• _AIM OF THE EXERCISE_
Rename "Switch" to "Nintendo Switch" throughout the data below and reproduce all other text unchanged. Leave the pictures out of your answer.
-------- SOURCE DATA
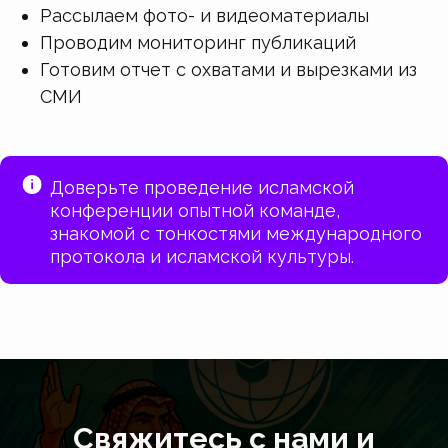
Рассылаем фото- и видеоматериалы
Проводим мониторинг публикаций
Готовим отчет с охватами и вырезками из
СМИ
Доверьте проведение исламской
конференции опытной команде,
знакомой с тонкостями международного
протокола и исламской культуры.
Свяжитесь с нами и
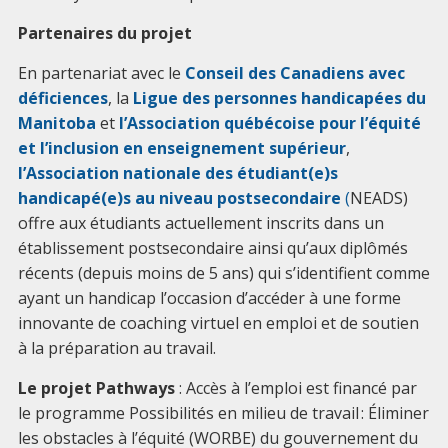
Partenaires du projet
En partenariat avec le
Conseil des Canadiens avec
déficiences
, la
Ligue des personnes handicapées du
Manitoba
et
l’Association québécoise pour l’équité
et l’inclusion en enseignement supérieur
,
l’Association nationale des étudiant(e)s
handicapé(e)s au niveau postsecondaire
(
NEADS)
offre aux étudiants actuellement inscrits dans un
établissement postsecondaire ainsi qu’aux diplômés
récents (depuis moins de 5 ans) qui s’identifient comme
ayant un handicap l’occasion d’accéder à une forme
innovante de coaching virtuel en emploi et de soutien
à la préparation au travail.
Le projet Pathways
: Accès à l’emploi est financé par
le programme Possibilités en milieu de travail : Éliminer
les obstacles à l’équité (WORBE) du gouvernement du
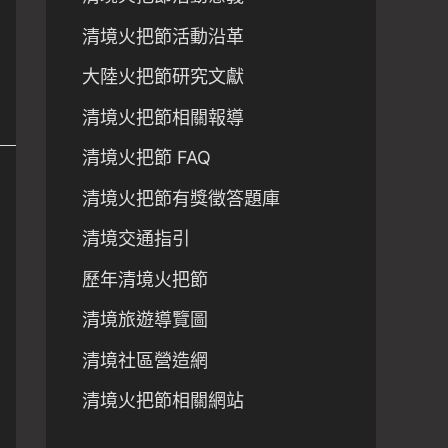
清境火把節活動沿革
大陸火把節研究文獻
清境火把節相關報導
清境火把節 FAQ
清境火把節有獎徵答題庫
清境交通指引
歷年清境火把節
清境旅遊導覽圖
清境社區營造網
清境火把節相關網站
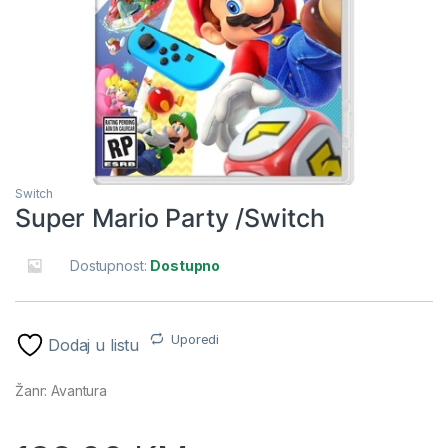
Switch
Super Mario Party /Switch
Dostupnost:
Dostupno
Uporedi
Dodaj u listu
Žanr: Avantura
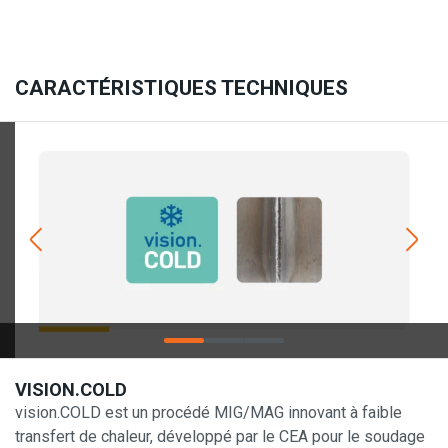
CARACTÉRISTIQUES TECHNIQUES
VISION.COLD
vision.COLD est un procédé MIG/MAG innovant à faible
transfert de chaleur, développé par le CEA pour le soudage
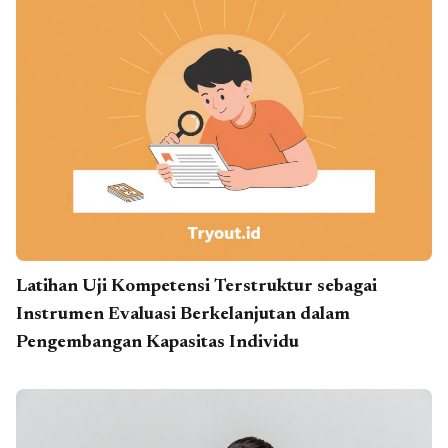
Latihan Uji Kompetensi Terstruktur sebagai
Instrumen Evaluasi Berkelanjutan dalam
Pengembangan Kapasitas Individu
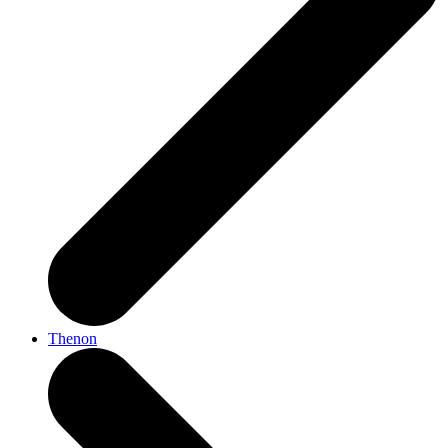
Thenon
----------------
• _YOUR RESPONSE_
Рассылаем фото- и видеоматериалы
Проводим мониторинг публикаций
Готовим отчет с охватами и вырезками из
СМИ
Доверьте проведение исламской
конференции опытной команде,
знакомой с тонкостями международного
протокола и исламской культуры.
Свяжитесь с нами и
Partenaires du projet
En partenariat avec le
Conseil des Canadiens avec
déficiences
, la
Ligue des personnes handicapées du
Manitoba
et
l’Association québécoise pour l’équité
et l’inclusion en enseignement supérieur
,
l’Association nationale des étudiant(e)s
handicapé(e)s au niveau postsecondaire
(
NEADS)
offre aux étudiants actuellement inscrits dans un
établissement postsecondaire ainsi qu’aux diplômés
récents (depuis moins de 5 ans) qui s’identifient comme
ayant un handicap l’occasion d’accéder à une forme
innovante de coaching virtuel en emploi et de soutien
à la préparation au travail.
Le projet Pathways
: Accès à l’emploi est financé par
le programme Possibilités en milieu de travail : Éliminer
les obstacles à l’équité (WORBE) du gouvernement du
清境火把節活動沿革
大陸火把節研究文獻
清境火把節相關報導
清境火把節 FAQ
清境火把節有獎徵答題庫
清境交通指引
歷年清境火把節
清境旅遊導覽圖
清境社區營造網
清境火把節相關網站
Nintendo Switch
Super Mario Party /Nintendo Switch
Dostupnost:
Dostupno
Uporedi
Dodaj u listu
Žanr: Avantura
CARACTÉRISTIQUES TECHNIQUES
VISION.COLD
vision.COLD est un procédé MIG/MAG innovant à faible
transfert de chaleur, développé par le CEA pour le soudage
Latihan Uji Kompetensi Terstruktur sebagai
Instrumen Evaluasi Berkelanjutan dalam
Pengembangan Kapasitas Individu
Thenon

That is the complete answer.